Abstract

Images captured under low-light conditions are generally characterized by poor illumination, low contrast, and nonignorable large amount of noise. In order to improve the visibility in weak illumination scenes, multiple artificial light sources are used, which leads to severe uneven illumination of the scene. The main challenges of dehazing images with complex illumination are to suppress the boosting of unsightly noise when enhancing contrast and avoid overenhancement in bright glow regions. To circumvent problems above, this letter proposes a generalized enhancement framework, which works well not only in uniform light conditions but also in strongly nonuniform illumination low-light scenes.
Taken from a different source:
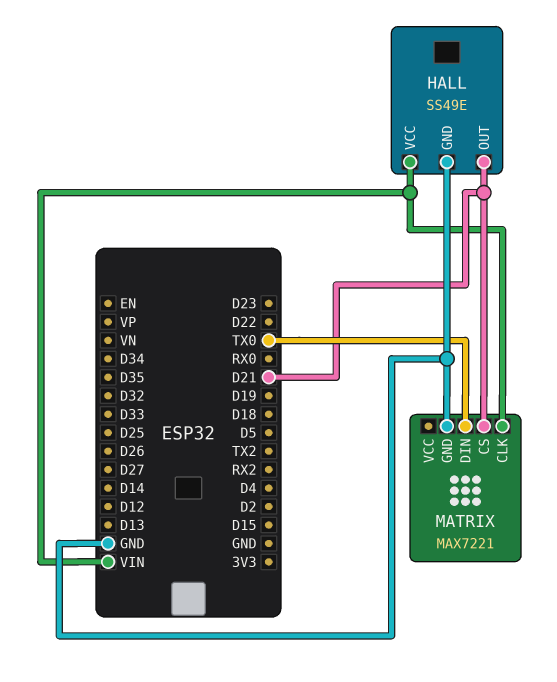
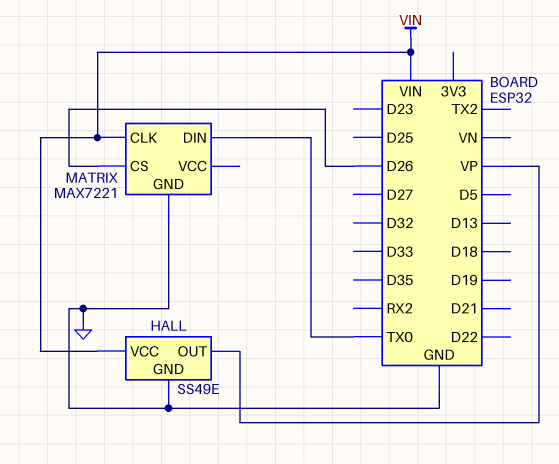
HALL pin OUT: D21 -> VP
MATRIX pin CS: D21 -> D26

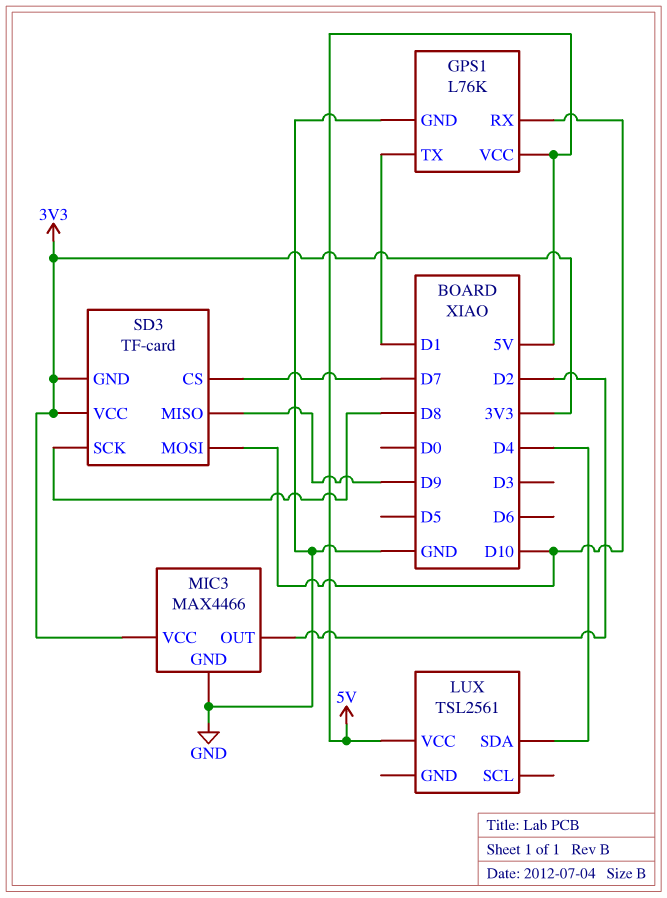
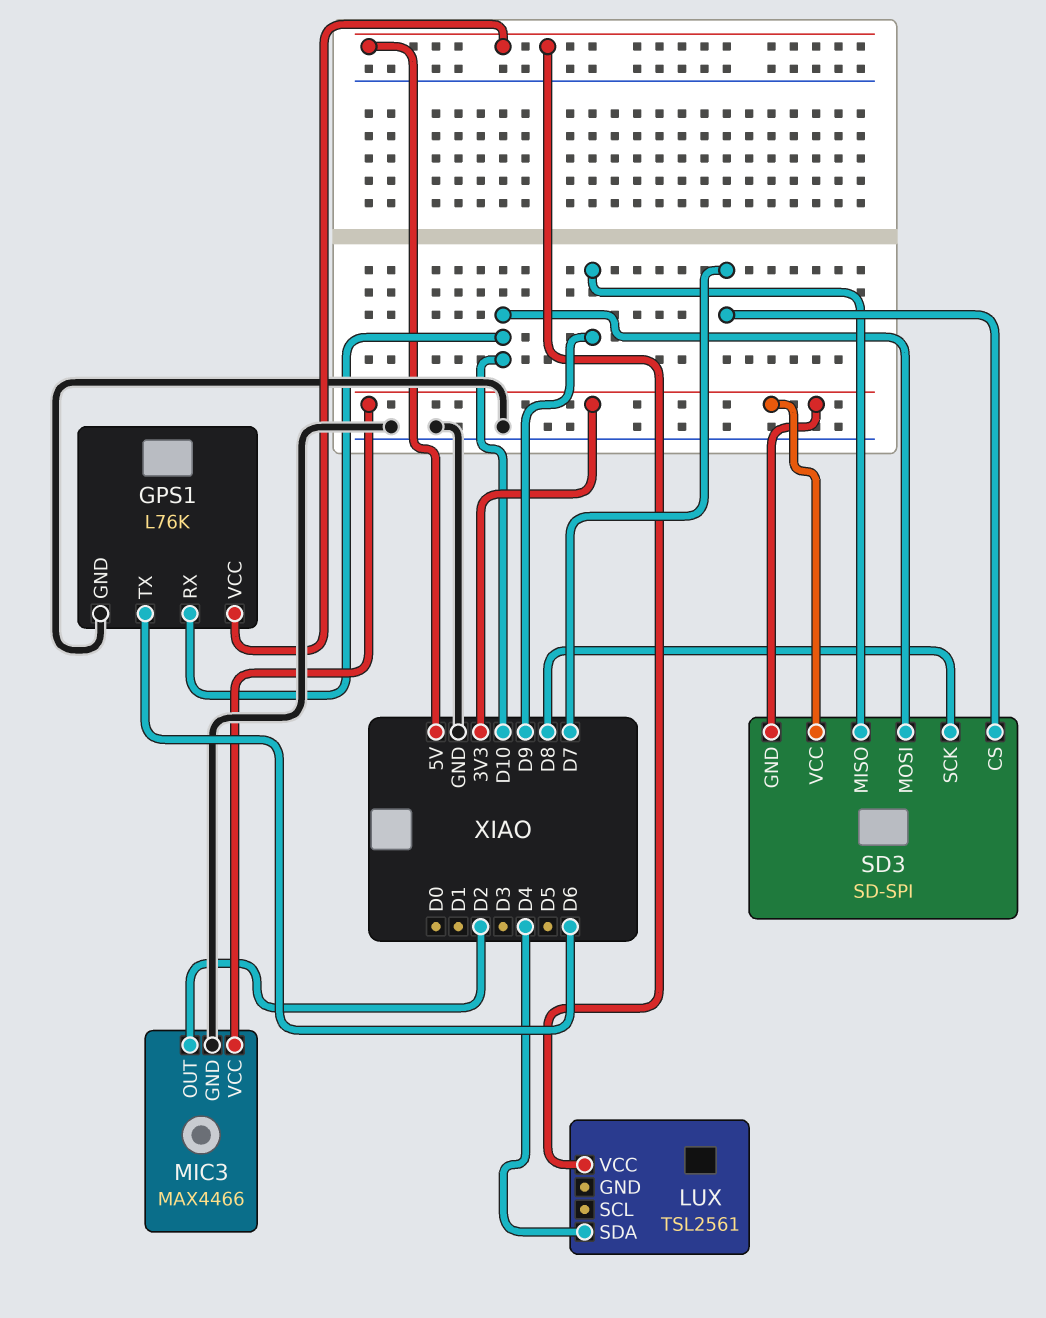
GPS1 pin TX: D1 -> D6
SD3: TF-card -> SD-SPI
To achieve this, we first decompose the input hazy image into a structure layer containing low-frequency illumination variance and a texture layer containing large amount of high-frequency details. Sequentially, benefit from two derived masks that are intrinsically similar to weight maps, the proposed framework can perform regional adaptive brightness adjustment on the structure layer according to the distribution of light in the input image. Meanwhile, regions of effective details in the texture layer are assigned higher weights, while regions that belong to noise are suppressed. Finally, adding the enhanced texture layer back to the brightened structure layer, visually appealing results are generated. Experimental results on various scenarios demonstrate the superiority of the proposed framework over state-of-the-art methods in terms of both qualitative and quantitative.